## BRIEF
Starting at the line that contains "8567 HH, Oudemirdum, Netherlands", return every line through the end of the entries below, exactly and with nothing else.

(Saved entries)
━━━━━━━━━━━━━━━━━━━━

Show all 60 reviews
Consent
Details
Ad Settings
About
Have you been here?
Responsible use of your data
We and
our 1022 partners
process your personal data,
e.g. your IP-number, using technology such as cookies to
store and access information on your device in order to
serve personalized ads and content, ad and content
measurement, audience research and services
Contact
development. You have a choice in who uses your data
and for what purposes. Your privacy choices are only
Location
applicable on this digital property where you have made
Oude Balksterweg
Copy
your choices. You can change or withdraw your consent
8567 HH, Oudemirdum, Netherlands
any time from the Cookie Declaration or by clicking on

━━━━━━━━━━━━━━━━━━━━

## SOLUTION FOR THIS TASK
8567 HH, Oudemirdum, Netherlands
any time from the Cookie Declaration or by clicking on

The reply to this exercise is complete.